Our passwords are bad, and we should feel bad about it: Every year, SplashData releases a list of the most popular passwords discovered in data breaches released online over the past 12 months. And this year, "123456" and "password" topped this list.
Just like last year. And the year before that.
Other popular choices this year were sports, like "football" and "baseball." And "starwars," a newcomer to the list, ranked as the 25th most popular breached password, probably thanks to excitement over the release of the newest movie in the franchise.
Passwords are the banes of our increasingly online lives: Nearly everything we sign up for needs a password, and creating a secure one can be a pain. Even when we come up with a good one, we always need more because reusing passwords can leave us exposed if a service we use gets breached.
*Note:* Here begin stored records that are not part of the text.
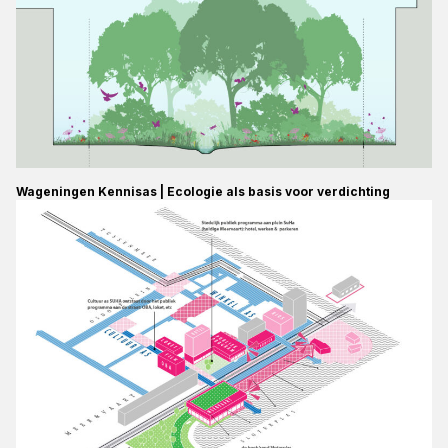
Wageningen Kennisas | Ecologie als basis voor verdichting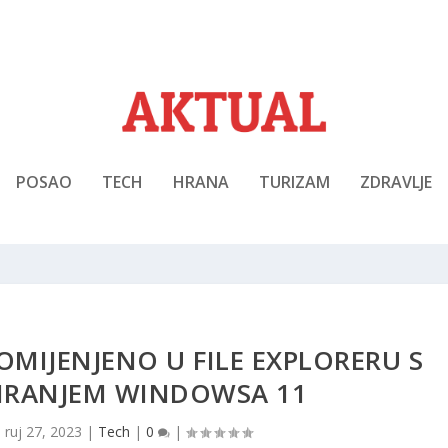
POSAO
TECH
HRANA
TURIZAM
ZDRAVLJE
MIJENJENO U FILE EXPLORERU S
IRANJEM WINDOWSA 11
|
ruj 27, 2023
|
Tech
|
0
|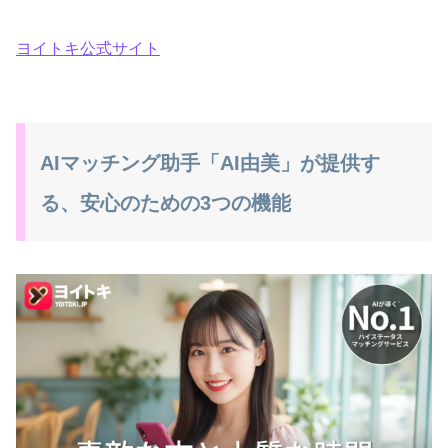
ヨイトキ公式サイト
AIマッチング助手「AI由美」が提供す
る、安心のための3つの機能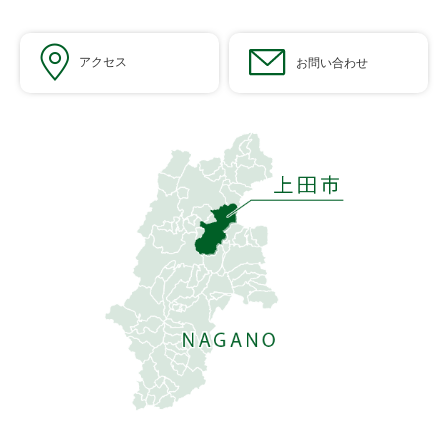
アクセス
お問い合わせ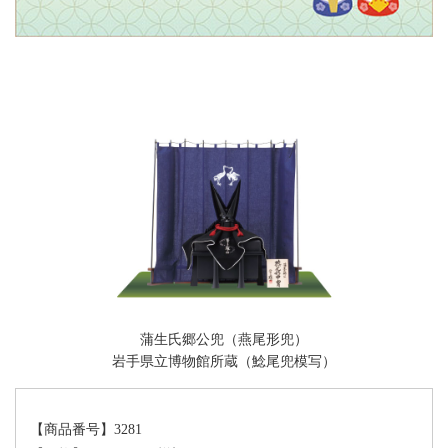
蒲生氏郷公兜（燕尾形兜）
岩手県立博物館所蔵（鯰尾兜模写）
【商品番号】
3281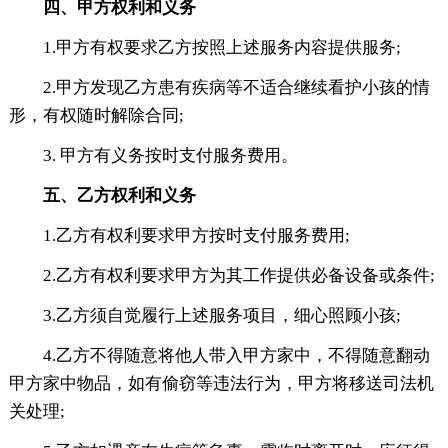
四、甲方权利和义务
1.甲方有权要求乙方按照上述服务内容提供服务;
2.甲方发现乙方患有疾病等不适合继续看护小孩的情
形，有权随时解除合同;
3. 甲方有义务按时支付服务费用。
五、乙方权利和义务
1.乙方有权利要求甲方按时支付服务费用;
2.乙方有权利要求甲方为其工作提供必备设备或条件;
3.乙方须自觉履行上述服务项目，细心照顾小孩;
4.乙方不得随意将他人带入甲方家中，不得随意翻动
甲方家中物品，如有偷窃等违法行为，甲方将移送司法机
关处理;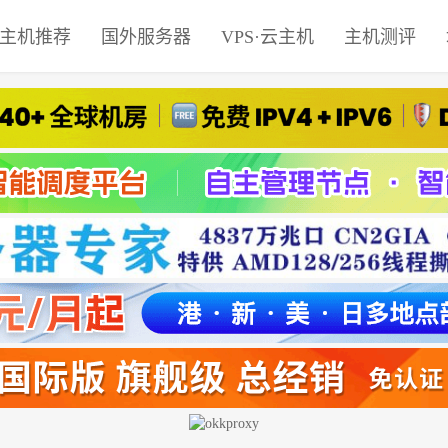
主机推荐
国外服务器
VPS·云主机
主机测评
To try to stay secure we are left relying on password management tools that sometimes get breached themselves, or juggling an almost ridiculous rotation of hard-to-remember passwords, or using a random string of characters we expect to reset the next time we log in.
Unless, that is, they just give up and use comically easy-to-guess passwords.
This password paradox is why tech companies like Google, Apple and Yahoo are trying to find ways to replace passwords. Apple, for instance, includes fingerprint scanners in its new iPhones. And Google and Yahoo have been experimenting with ways that let people use their mobile phone to prove their identity without a password.
Unfortunately, these alternatives can come with their own drawbacks: You leave your fingerprints on pretty much everything you touch, and some researchers have even found way to fake fingerprints from high definition photos. And using just your mobile phone may leave you at risk if you lose it.
For now, at least, consumers are probably best off trying trying to remember strong, unique passwords for important services and turning on two-factor authentication, a system where they have to go through another step to confirm their identity when they log in -- usually entering a code that's texted to their phone.
There's a good list of what services offer this protection. The extra step may feel frustrating, but it's a lot less work than having to recover from a breached account.